On Tue, Nov 8, 2022 at 12:41 AM Tom Honermann via Core <core@lists.isocpp.org> wrote:

Thanks, Corentin.

I agree that, if ~all existing implementations already treat a lone CR as a new-line, then we might as well standardize it. However, if some don't, then we'll be adding a (probably small) implementation burden for something that I suspect is rare. LF and CR+LF are common occurrences. Do you have data that shows that lone CR is 1) recognized by ~all existing implementations, and 2) is used sufficiently often that it is worth standardizing? Do we want to encourage use of lone CR as a portable new-line? As mentioned, implementations can still support it regardless. Unicode also recognizes U+0085 (NEXT LINE), U+2028 (LINE SEPARATOR), and U+2029 (PARAGRAPH SEPARATOR) as line-break characters.
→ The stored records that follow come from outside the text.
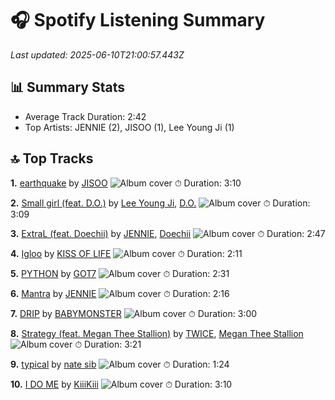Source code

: # 🎧 Spotify Listening Summary
_Last updated: 2025-06-10T21:00:57.443Z_

## 📊 Summary Stats
- Average Track Duration: 2:42
- Top Artists: JENNIE (2), JISOO (1), Lee Young Ji (1)

## 🔝 Top Tracks

**1.** [earthquake](https://open.spotify.com/track/10zywlg5b0gQOC3q1A7ADx) by [JISOO](https://open.spotify.com/artist/6UZ0ba50XreR4TM8u322gs)
![Album cover](https://i.scdn.co/image/ab67616d0000b273557019801cd1cb6d8175f3f1)
⏱ Duration: 3:10

**2.** [Small girl (feat. D.O.)](https://open.spotify.com/track/1AtFSBJibfaqfiOByQCwZ5) by [Lee Young Ji](https://open.spotify.com/artist/0Y2AcMPMpeuPXtPQGVvRBq), [D.O.](https://open.spotify.com/artist/2CQZr2RPZmrcvDnaod1ldC)
![Album cover](https://i.scdn.co/image/ab67616d0000b273aa8e7da62fbfae5cb65f8e55)
⏱ Duration: 3:09

**3.** [ExtraL (feat. Doechii)](https://open.spotify.com/track/4EIFwndJvGpgFjsEbNuYif) by [JENNIE](https://open.spotify.com/artist/250b0Wlc5Vk0CoUsaCY84M), [Doechii](https://open.spotify.com/artist/4E2rKHVDssGJm2SCDOMMJB)
![Album cover](https://i.scdn.co/image/ab67616d0000b2735a43918ea90bf1e44b7bdcfd)
⏱ Duration: 2:47

**4.** [Igloo](https://open.spotify.com/track/2DbDefRFJ5YOfXCKOeCJJh) by [KISS OF LIFE](https://open.spotify.com/artist/4TEK9tIkcoxib4GxT3O4ky)
![Album cover](https://i.scdn.co/image/ab67616d0000b27315175a3af8eb08dbc8c77a31)
⏱ Duration: 2:11

**5.** [PYTHON](https://open.spotify.com/track/2kol6tv2jcinBERq425Ahv) by [GOT7](https://open.spotify.com/artist/6nfDaffa50mKtEOwR8g4df)
![Album cover](https://i.scdn.co/image/ab67616d0000b2732e3e10521dae6a01259409fd)
⏱ Duration: 2:31

**6.** [Mantra](https://open.spotify.com/track/1kUyOJb3fzUo8r0OCz5SQk) by [JENNIE](https://open.spotify.com/artist/250b0Wlc5Vk0CoUsaCY84M)
![Album cover](https://i.scdn.co/image/ab67616d0000b2735a43918ea90bf1e44b7bdcfd)
⏱ Duration: 2:16

**7.** [DRIP](https://open.spotify.com/track/1MUZitHRpmng5NevrvNx4T) by [BABYMONSTER](https://open.spotify.com/artist/1SIocsqdEefUTE6XKGUiVS)
![Album cover](https://i.scdn.co/image/ab67616d0000b273b00f5df4e2cd2a44075e884a)
⏱ Duration: 3:00

**8.** [Strategy (feat. Megan Thee Stallion)](https://open.spotify.com/track/3tAdTGraj8pxbFnycDLMke) by [TWICE](https://open.spotify.com/artist/7n2Ycct7Beij7Dj7meI4X0), [Megan Thee Stallion](https://open.spotify.com/artist/181bsRPaVXVlUKXrxwZfHK)
![Album cover](https://i.scdn.co/image/ab67616d0000b27314b36986d80fda14e6b400e7)
⏱ Duration: 3:21

**9.** [typical](https://open.spotify.com/track/5N5sBvFTPe26zjoOKUMgOD) by [nate sib](https://open.spotify.com/artist/4TNu2ZIE566yKwEhOT8eTv)
![Album cover](https://i.scdn.co/image/ab67616d0000b2736b0284ac227fedad7f7979ea)
⏱ Duration: 1:24

**10.** [I DO ME](https://open.spotify.com/track/5PclMa9Pxs1OFWSAS6Nid9) by [KiiiKiii](https://open.spotify.com/artist/63sat2XSMKdwKfqspmYQKP)
![Album cover](https://i.scdn.co/image/ab67616d0000b273620ccd1554246ff7d7efbbec)
⏱ Duration: 3:10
I think it would be worth adding such analysis to a future revision of P2348.

In the interest of time, is anyone opposed to the CWG direction of requiring both LF and CR+LF in portable UTF-8 source files for C++23 with support for other new-line sequences left to a future standard?


Actually, CWG changed direction in the late afternoon session and decided to accept CR as a line-termination character. I'm about to upload drafting implementing that direction for discussion today.

I don't know about the ubiquity of that support, but the EDG front end has it as a build-time configuration option that customers can enable or not, as they choose. Here's the description of the flag (note that it cites gcc's processing as its basis):

/*
Flag that is TRUE to indicate that carriage return or carriage return
followed by newline can be used as a line terminator in GNU-compatible
modes.  This feature is provided to allow files with old MacOS line
terminators to be accepted.  The implementation is compatible with the way
in which the GNU compiler handles such line terminators.  It is disabled by
default because it is not required by most users.
*/